Mutational Signature Enrichment (MSE) Calculator

This is the code for the Mutation Signature Enrichment calculating tool used in these publications:

It is UCSD CCAL's implementation of the PMAC-D metric from Roberts, et. al An APOBEC Cytidine Deaminase Mutagenesis Pattern is Widespread in Human Cancers, called AMSE (APOBEC Mutational Signature Enrichment) in the APOBEC paper above, used to measure the degree of APOBEC mutagenesis from a list of mutations called in a sample. PMAC-D counted the following nucleotide changes and their reverse complements, weighted equally:

  • TCA ==> TGA
  • TCA ==> TTA
  • TCT ==> TGT
  • TCT ==> TTT

In addition to the PMAC-D signature definition included by default, it has also been generalized to calculate the MSE statistic based on probabilities for each of the 96 trinucleotide switches as defined by Alexandrov, et. al and available on the COSMIC Mutational Signatures page. These mutation signature probabilities are defined in the tab-delimited file /data/signatures_probabilities.txt.

Usage

The code accepts called mutations in MAF files, with the same column order as found on TCGA, or VCF files as inputs.

from compute_mutational_signature_enrichment import compute_mutational_signature_enrichment

mutation_file_paths = ["./TCGA_test/TCGA-44-7661.maf","./TCGA_test/TCGA-CQ-7068.maf","./TCGA_test/TCGA-DD-A73G","./TCGA_test/TCGA-FF-A7CX.maf"]

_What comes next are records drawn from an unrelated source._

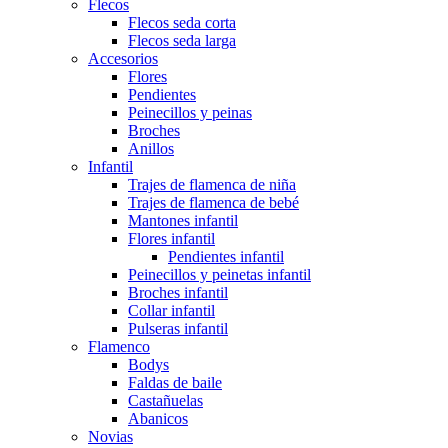
Flecos
Flecos seda corta
Flecos seda larga
Accesorios
Flores
Pendientes
Peinecillos y peinas
Broches
Anillos
Infantil
Trajes de flamenca de niña
Trajes de flamenca de bebé
Mantones infantil
Flores infantil
Pendientes infantil
Peinecillos y peinetas infantil
Broches infantil
Collar infantil
Pulseras infantil
Flamenco
Bodys
Faldas de baile
Castañuelas
Abanicos
Novias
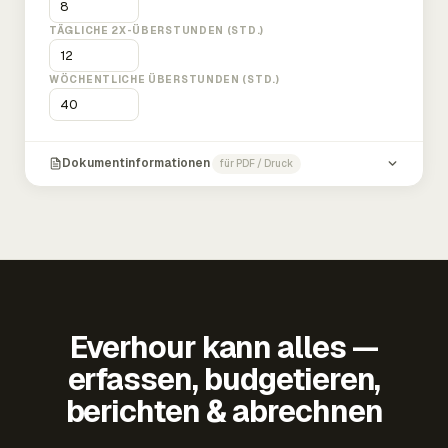
TÄGLICHE 2X-ÜBERSTUNDEN (STD.)
WÖCHENTLICHE ÜBERSTUNDEN (STD.)
Dokumentinformationen
für PDF / Druck
Everhour kann alles —
erfassen, budgetieren,
berichten & abrechnen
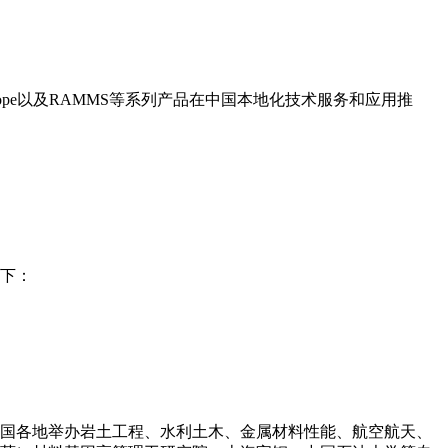
isual Slope以及RAMMS等系列产品在中国本地化技术服务和应用推
如下：
在全国各地举办岩土工程、水利土木、金属材料性能、航空航天、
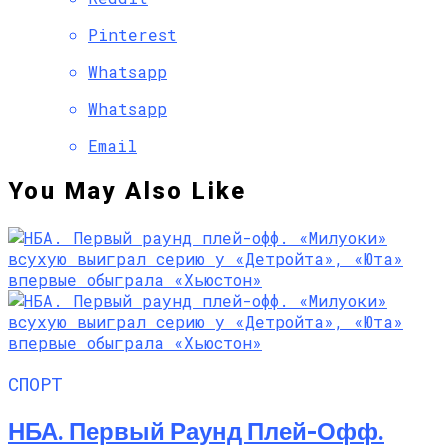
Pinterest
Whatsapp
Whatsapp
Email
You May Also Like
СПОРТ
НБА. Первый Раунд Плей-Офф.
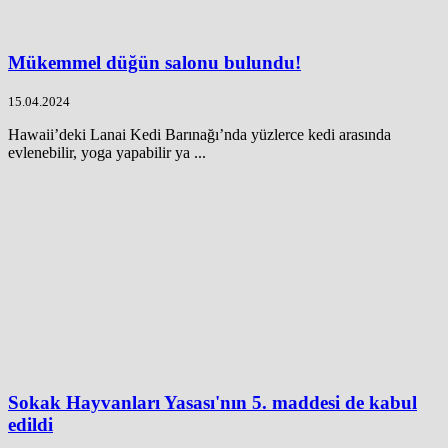
Mükemmel düğün salonu bulundu!
15.04.2024
Hawaii’deki Lanai Kedi Barınağı’nda yüzlerce kedi arasında
evlenebilir, yoga yapabilir ya ...
Sokak Hayvanları Yasası'nın 5. maddesi de kabul
edildi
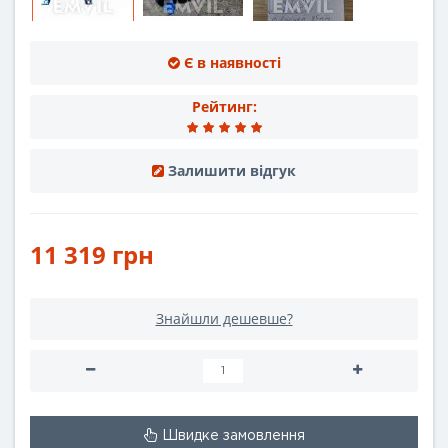
Є в наявності
Рейтинг:
Залишити відгук
11 319 грн
Знайшли дешевше?
Швидке замовлення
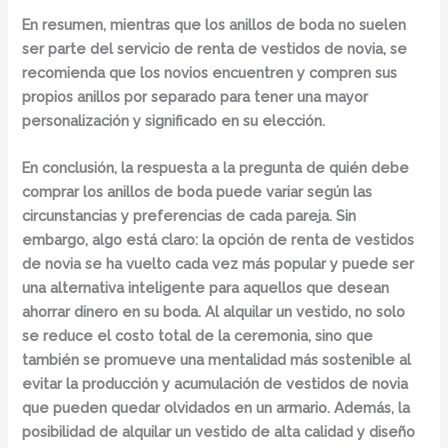
En resumen, mientras que los anillos de boda no suelen
ser parte del servicio de renta de vestidos de novia,
se
recomienda que los novios encuentren y compren sus
propios anillos por separado para tener una mayor
personalización y significado en su elección.
En conclusión, la respuesta a la pregunta de quién debe
comprar los anillos de boda puede variar según las
circunstancias y preferencias de cada pareja. Sin
embargo, algo está claro: la opción de
renta de vestidos
de novia
se ha vuelto cada vez más popular y puede ser
una alternativa inteligente para aquellos que desean
ahorrar dinero en su boda. Al alquilar un vestido, no solo
se reduce el costo total de la ceremonia, sino que
también se promueve una mentalidad más sostenible al
evitar la producción y acumulación de vestidos de novia
que pueden quedar olvidados en un armario. Además, la
posibilidad de alquilar un vestido de alta calidad y diseño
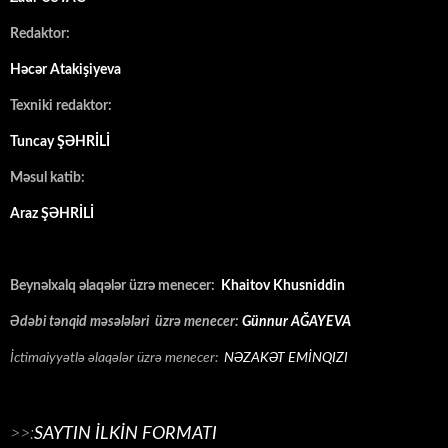
Redaktor:
Həcər Atakişiyeva
Texniki redaktor:
Tuncay ŞƏHRİLİ
Məsul katib:
Araz ŞƏHRİLİ
Beynəlxalq əlaqələr üzrə menecer:
Khaitov Khusniddin
Ədəbi tənqid məsələləri üzrə menecer:
Günnur AĞAYEVA
İctimaiyyətlə əlaqələr üzrə menecer:
NƏZAKƏT EMİNQIZI
>>:
SAYTIN İLKİN FORMATI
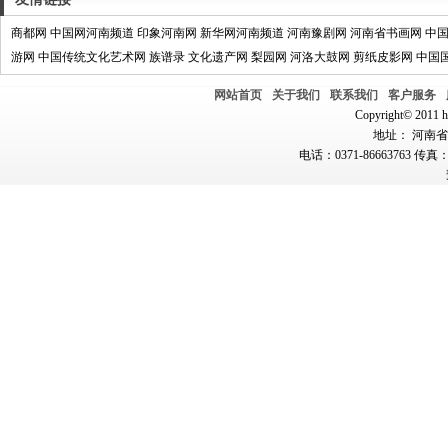
商都网
中国网河南频道
印象河南网
新华网河南频道
河南豫剧网
河南省书画网
中
游网
中国传统文化艺术网
族谱录
文化遗产网
梨园网
河洛大鼓网
剪纸皮影网
中国
网站首页
关于我们
联系我们
客户服务
Copyright© 2011 hn
地址： 河南省郑
电话：0371-86663763 传真：0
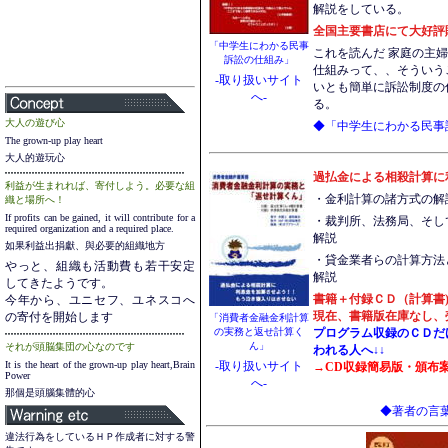
解説をしている。
全国主要書店にて大好評
「中学生にわかる民事
これを読んだ 家庭の主
訴訟の仕組み」
仕組みって、、そういう
-取り扱いサイト
いとも簡単に訴訟制度の
へ-
る。
大人の遊び心
◆「中学生にわかる民事
The grown-up play heart
大人的遊玩心
過払金による相殺計算に
利益が生まれれば、寄付しよう。必要な組
・金利計算の諸方式の解
織と場所へ！
If profits can be gained, it will contribute for a
・裁判所、法務局、そし
required organization and a required place.
解説
如果利益出捐獻、與必要的組織地方
・貸金業者らの計算方法
やっと、組織も活動費も若干安定
解説
してきたようです。
書籍＋付録ＣＤ（計算書
今年から、ユニセフ、ユネスコへ
現在、書籍版在庫なし、
の寄付を開始します
「消費者金融金利計算
の実務と返せ計算く
プログラム収録のＣＤだ
ん」
それが
頭脳集団
の心なのです
われる人へ
↓↓
It is the heart of the grown-up play heart,Brain
-取り扱いサイト
→CD収録簡易版・頒布
Power
へ-
那個是頭腦集體的心
◆著者の言
違法行為をしているＨＰ作成者に対する警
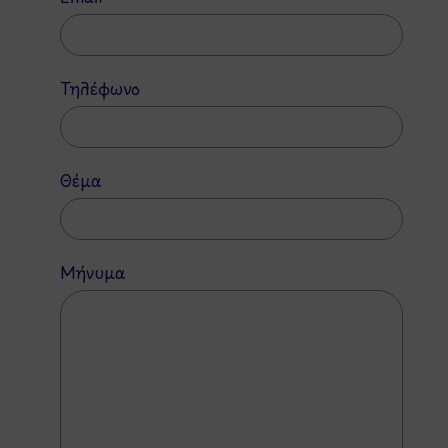
Τηλέφωνο
Θέμα
Μήνυμα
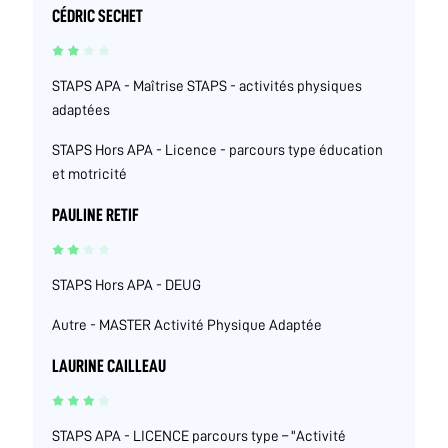
CÉDRIC SECHET
STAPS APA - Maîtrise STAPS - activités physiques
adaptées
STAPS Hors APA - Licence - parcours type éducation
et motricité
PAULINE RETIF
STAPS Hors APA - DEUG
Autre - MASTER Activité Physique Adaptée
LAURINE CAILLEAU
STAPS APA - LICENCE parcours type – "Activité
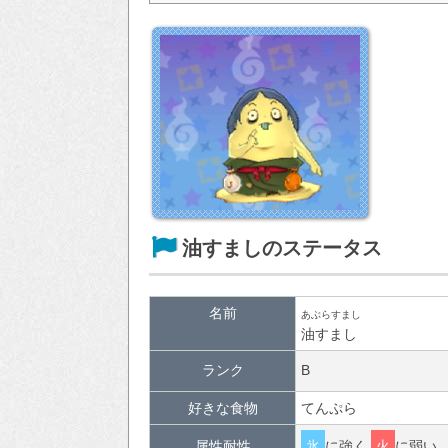
油すましのステータス
名前
あぶらすまし
油すまし
ランク
B
好きな食物
てんぷら
属性耐性
氷
に強く
火
に弱い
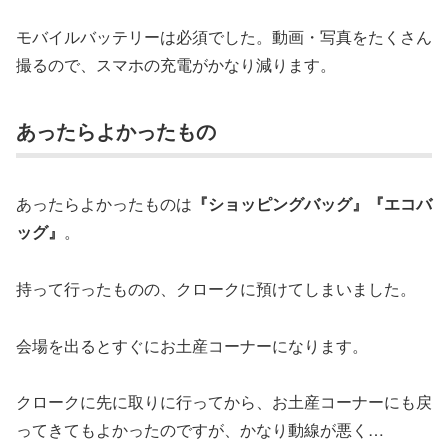
モバイルバッテリーは必須でした。動画・写真をたくさん
撮るので、スマホの充電がかなり減ります。
あったらよかったもの
あったらよかったものは
『ショッピングバッグ』『エコバ
ッグ』
。
持って行ったものの、クロークに預けてしまいました。
会場を出るとすぐにお土産コーナーになります。
クロークに先に取りに行ってから、お土産コーナーにも戻
ってきてもよかったのですが、かなり動線が悪く…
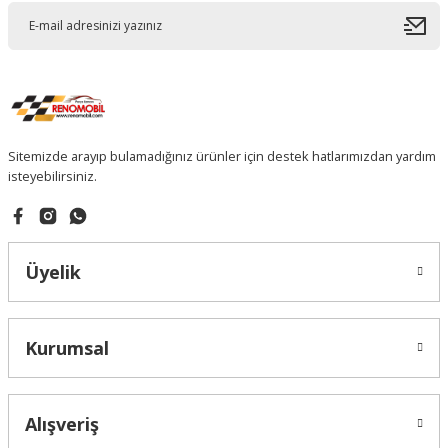
Sitemizde arayıp bulamadığınız ürünler için destek hatlarımızdan yardım
isteyebilirsiniz.
Üyelik
Kurumsal
Alışveriş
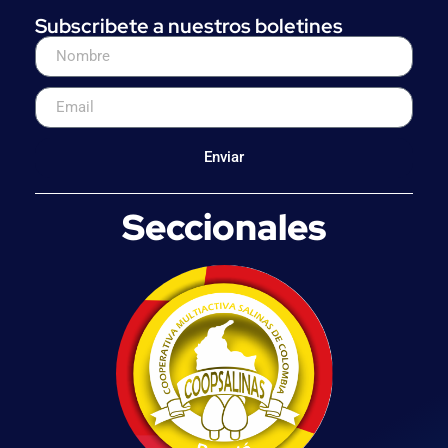
Subscribete a nuestros boletines
Enviar
Seccionales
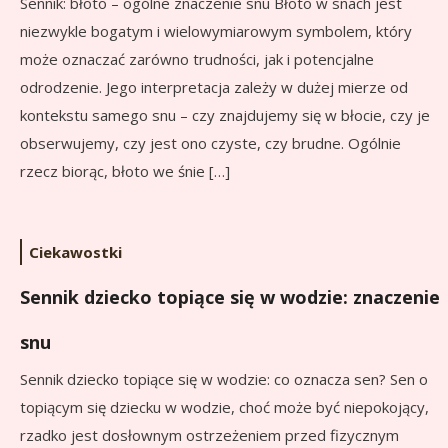
Sennik: błoto – ogólne znaczenie snu Błoto w snach jest
niezwykle bogatym i wielowymiarowym symbolem, który
może oznaczać zarówno trudności, jak i potencjalne
odrodzenie. Jego interpretacja zależy w dużej mierze od
kontekstu samego snu – czy znajdujemy się w błocie, czy je
obserwujemy, czy jest ono czyste, czy brudne. Ogólnie
rzecz biorąc, błoto we śnie […]
Ciekawostki
Sennik dziecko topiące się w wodzie: znaczenie
snu
Sennik dziecko topiące się w wodzie: co oznacza sen? Sen o
topiącym się dziecku w wodzie, choć może być niepokojący,
rzadko jest dosłownym ostrzeżeniem przed fizycznym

compute_mutational_signature_enrichment(
    mutation_file_paths, #list of called mutation file paths in MAF or VCF format, 1 file per sample
    reference_file_path, #reference genome FASTA, must be the same as the one used to call the mutations in the mutation_file_paths
	cosmic_mutation_signature_number=0 #Default 0 uses the defined PMAC-D weights, any number from 1-30, inclusive corresponding to the Alexandrov signatures can be used. 
	)

The output is a pandas dataframe where the columns are sample file names and the rows are information related to the calculation for a particular sample. The signature MSE score is in the row "Mutational Signature Enrichment".

This code should work on any computer that can run Python 3.

Dependencies:

  • pandas
  • pyfaidx (don't forget to index reference FASTA file)
  • pprint

Example output of 5 TCGA tumors using APOBEC Signatures PMAC-D/AMSE, Signature 2, and Signature 13:

Sample AMSE Signature 2 Signature 13
TCGA-44-7661.maf 2.5153333995826297 1.696616476895444 2.122606877977259
TCGA-CQ-7068.maf 2.5070760447035956 1.7943464758950072 2.628330781579929
TCGA-DD-A73G.maf 0.9325034978530419 0.7367417842643569 1.1181360888995775
TCGA-FF-A7CX.maf 0.6527777777777777 0.7307526870927789 0.5969015874220198

The ENSEMBL GRCh37 full genome DNA reference (ftp://ftp.ensembl.org/pub/grch37/current/fasta/homo_sapiens/dna/Homo_sapiens.GRCh37.dna.primary_assembly.fa.gz), which was used to call the TCGA mutations, was used. Please see the TCGA_test folder for the exact TCGA MAF files used to generate this table. The script TCGA_test.py can be used to generate the above table.

Comparison with PMAC-D on Pan-Cancer TCGA Data:

PMAC-D vs AMSE graph

Info

This repository is intended to be a partial fork of the files from the UCSD CCAL Computational Cancer Analysis Library required to calculate MSE values, generalized to work on any mutational signature defined by contextual nucleotide switch probabilities.